NDP candidate Bryce Casavant, who is running for the provincial Oak Bay-Gordon Head seat on May 9, said blaming municipal leaders for the problem is unfair.
“Municipalities and taxpayers have voiced their concerns about derelict vessels loudly and clearly, but it is the provincial government that must show leadership to ensure that this environmental issue is dealt with, rather than trying to pass off derelict vessels as only within the purview of the federal government,” he said in a statement.
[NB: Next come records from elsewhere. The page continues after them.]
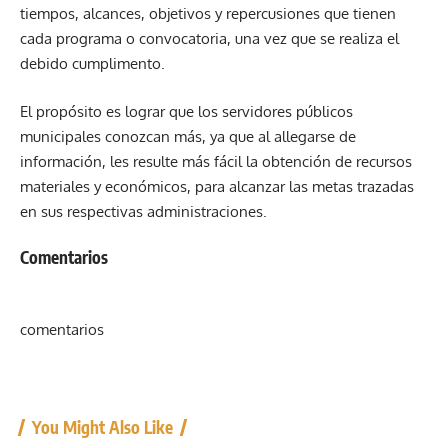
tiempos, alcances, objetivos y repercusiones que tienen
cada programa o convocatoria, una vez que se realiza el
debido cumplimento.
El propósito es lograr que los servidores públicos
municipales conozcan más, ya que al allegarse de
información, les resulte más fácil la obtención de recursos
materiales y económicos, para alcanzar las metas trazadas
en sus respectivas administraciones.
Comentarios
comentarios
You Might Also Like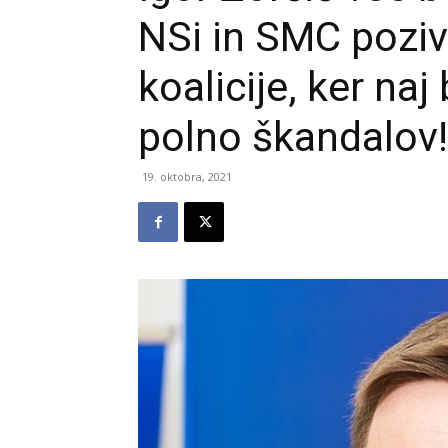
NSi in SMC poziv
koalicije, ker na
polno škandalov!
19. oktobra, 2021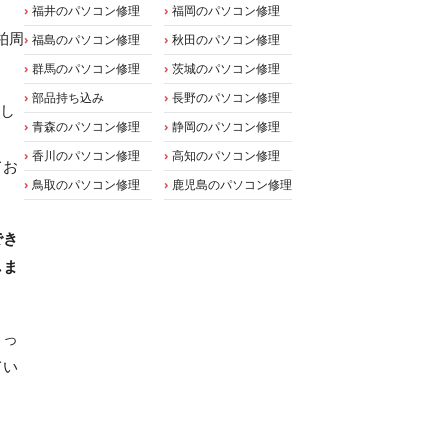
福井のパソコン修理
福岡のパソコン修理
く柏周
福島のパソコン修理
秋田のパソコン修理
群馬のパソコン修理
茨城のパソコン修理
部品持ち込み
長野のパソコン修理
まし
青森のパソコン修理
静岡のパソコン修理
香川のパソコン修理
高知のパソコン修理
てお
鳥取のパソコン修理
鹿児島のパソコン修理
でき
しま
まっ
てい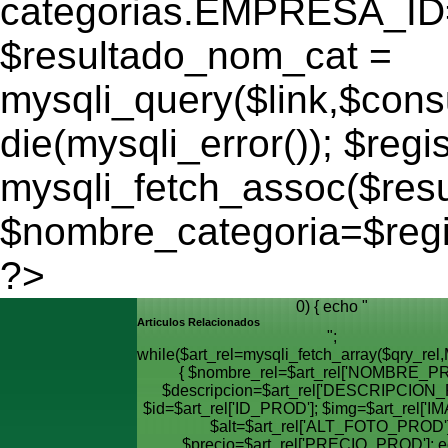
categorias.EMPRESA_ID='
$resultado_nom_cat =
mysqli_query($link,$cons
die(mysqli_error()); $regi
mysqli_fetch_assoc($res
$nombre_categoria=$reg
?>
0) { echo "
Articulos Relacionados
";
while($art_rel=mysqli_fetch_array($qry_
{ $nombre_rel=$art_rel['NOMBRE_PR
$descripcion=$art_rel['DESCRIPCION_
$id=$art_rel['ID_PROD']; $img=$art_rel['I
$alt=$art_rel['ALT_FOTO_PROD']
$precio=$art_rel['PRECIO_PROD']; e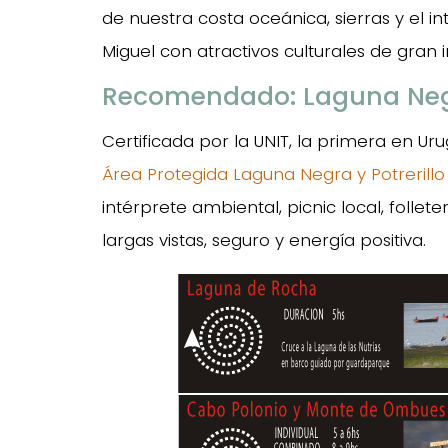
de nuestra costa oceánica, sierras y el 
Miguel con atractivos culturales de gran
Recomendado: Laguna Negra
Certificada por la UNIT, la primera en Ur
Área Protegida Laguna Negra y Potrerill
intérprete ambiental, picnic local, follete
largas vistas, seguro y energía positiva.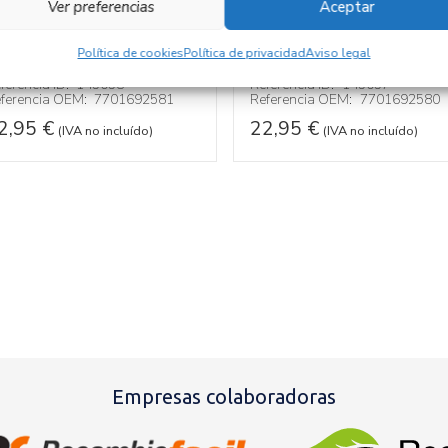
Ver preferencias
Aceptar
OLDURA
MOLDURA
701692581
7701692580
Política de cookies
Política de privacidad
Aviso legal
ecambios OPEL
MOVANO
Recambios OPEL
MOVAN
ferencia ID:
145058
Referencia ID:
145057
ferencia OEM:
7701692581
Referencia OEM:
7701692580
2,95
€
22,95
€
(IVA no incluído)
(IVA no incluído)
Empresas colaboradoras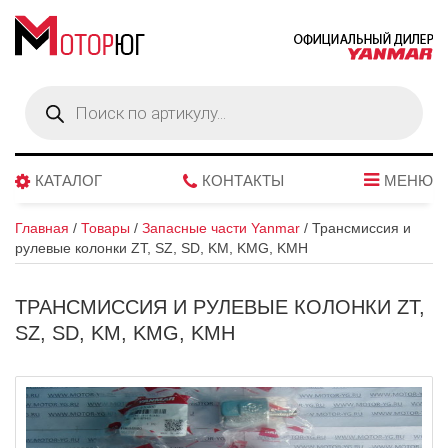
Поиск
товаров
КАТАЛОГ
КОНТАКТЫ
МЕНЮ
Главная
/
Товары
/
Запасные части Yanmar
/
Трансмиссия и
рулевые колонки ZT, SZ, SD, KM, KMG, KMH
ТРАНСМИССИЯ И РУЛЕВЫЕ КОЛОНКИ ZT,
SZ, SD, KM, KMG, KMH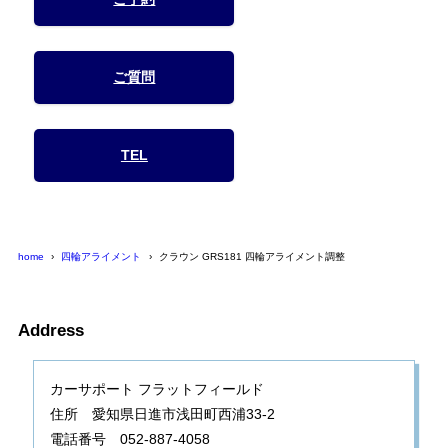
ご質問
TEL
home
四輪アライメント
クラウン GRS181 四輪アライメント調整
Address
カーサポート フラットフィールド
住所 愛知県日進市浅田町西浦33-2
電話番号 052-887-4058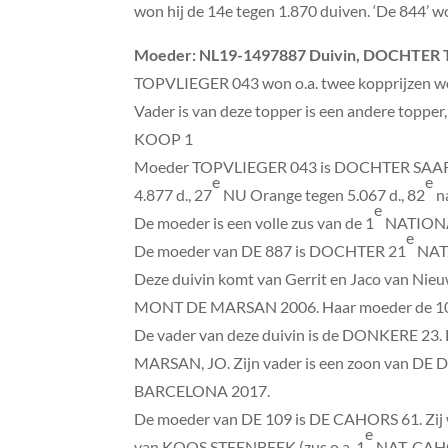
won hij de 14e tegen 1.870 duiven. ‘De 844’ 
Moeder
:
NL19-1497887 Duivin, DOCHTER
TOPVLIEGER 043 won o.a. twee kopprijzen won 
Vader is van deze topper is een andere topper
KOOP 1
Moeder TOPVLIEGER 043 is DOCHTER SAARL
e
e
4.877 d., 27
NU Orange tegen 5.067 d., 82
na
e
De moeder is een volle zus van de 1
NATIONA
e
De moeder van DE 887 is DOCHTER 21
NAT
Deze duivin komt van Gerrit en Jaco van Ni
MONT DE MARSAN 2006. Haar moeder de 1
De vader van deze duivin is de DONKERE 23. 
MARSAN, JO. Zijn vader is een zoon van DE
BARCELONA 2017.
De moeder van DE 109 is DE CAHORS 61. Zij
e
van KOOS STEENBEEK (zus o.a. 1
NAT. CAH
Green MLA Andrew Weaver has said that Oak Bay has missed the boat on the issue, but he has also pressed B.C. Minister of Natural Resource Operations Steve Thomson to do something. Oak Bay should follow the Saanich lead and seek cost-sharing on removals with the province, Weaver has said.
A Feb. 20 email from Thomson says that he supports having ministry staff arrange to meet with Oak Bay staff early in the new fiscal year, which starts April 1, “to jointly evaluate the situation and to prepare a cost estimate and priority ranking for removal of the various vessels.
“This will form part of a plan of action in the event that operational funding becomes available and in anticipation of the federal funding that was recently announced as part of Canada’s Oceans Strategy,” Thomson wrote.
Dahli is concerned that the province will just look at the issue, not necessarily take action. “I’m hoping we can shortcut all the bureaucracy and if necessary we’re getting a work party down there and do it. And we’re going to invite politicians of all stripes to work with us.”
Carole Witter, president of the West Bay Residents Association in Esquimalt, cautioned that some of the wrecks were likely “the last stop before homelessness” for some people who once lived in them. Co-owner of Hidden Harbour Marina on West Bay, Witter said that in many cases, the boats were likely given to people with nowhere else to live and did not have motors. “They’re just a shelter, not really a boat.”